Posted 04 January 2024 - 02:35 PM

Typically the larger the pitch number (number of teeth) , the smoother the gears will be. The larger pitch will also permit finer (smaller increment) gear ratio adjustments. I build some inline cars, and for those I mostly use 48P because the available 64P poly crowns aren't very robust. It's possible to get smooth gears with good quality 48P components, and the lower pitch provides thicker, beefier teeth that could be a benefit, though 64P has handled every kind of motor currently available.

#3 Dave Crevie

Dave Crevie

    Posting Leader

  • Full Member
  • PipPipPipPipPipPipPip
  • 3,917 posts
  • Joined: 16-February 09

Posted 04 January 2024 - 05:17 PM

Bill explains it pretty simply. I know we discussed this before, but perhaps some visuals will help.

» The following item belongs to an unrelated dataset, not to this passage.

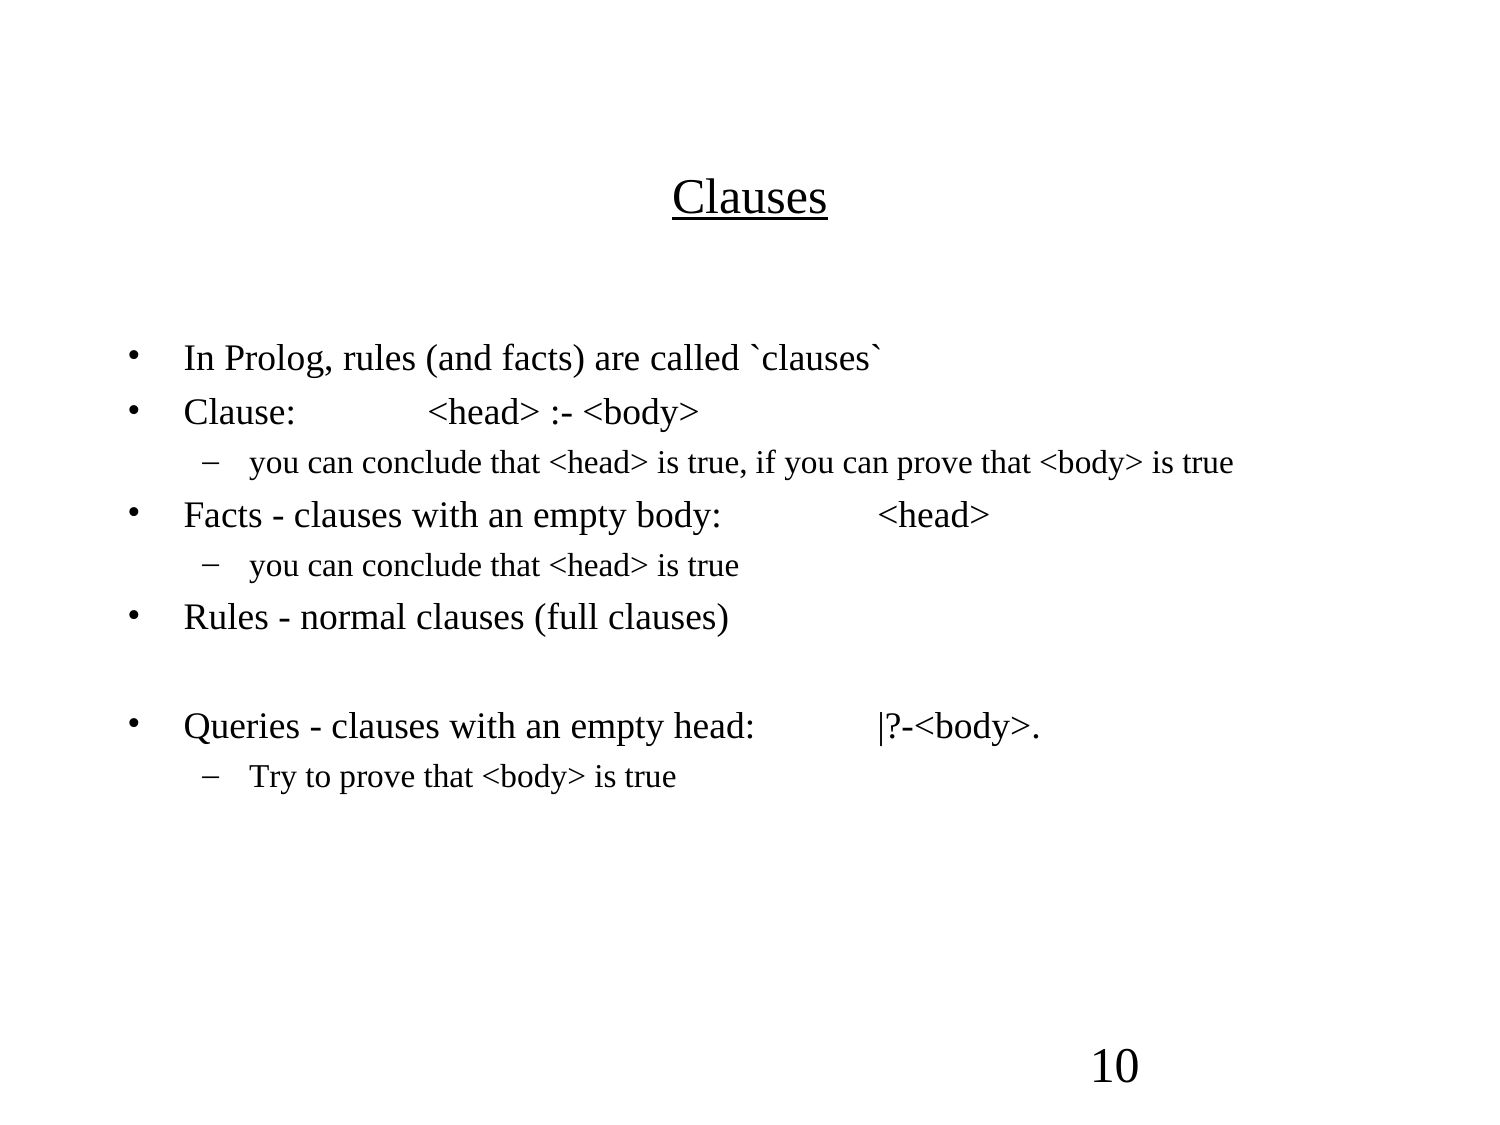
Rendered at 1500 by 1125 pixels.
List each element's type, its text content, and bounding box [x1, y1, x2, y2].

title Clauses [112, 99, 1388, 288]
list In Prolog, rules (and facts) are called `clauses` Clause: <head> :- <body> you can conclude that <head> is true, if you can prove that <body> is true Facts - clauses with an empty body: <head> you can conclude that <head> is true Rules - normal clauses (full clauses) Queries - clauses with an empty head: |?-<body>. Try to prove that <body> is true [112, 324, 1388, 1000]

Notice how the teeth of the pinion intersect with the teeth of the spur gear in these 48 pitch gears;



Now notice how the teeth intersect between these 64 pitch gears. Both gear sets are 3 to 1 ratio. ;



You can see that there is more contact area between the 64 pitch gears, spreading the load over a larger area. All other things being equal, it will be the difference in gear materials that will effect how well the teeth last. And most often, from what I have seen, it is poorly aligned gears and/or improperly set backlash that causes premature gear failure.



Here we see the geometry the teeth on a crown gear need to have to fully engage the teeth on the pinion. The orange lines show the angle the teeth need for them to mesh with the bevel of the pinion. The yellow lines show the taper the teeth need to fully engage with the tapered teeth of the pinion. ( the red line is the axis of the rear axle )



So for a crown and bevel gear to mesh properly, you need to know all the parameters of the spur and straight pinion, but also those other angles shown in the bottom drawing.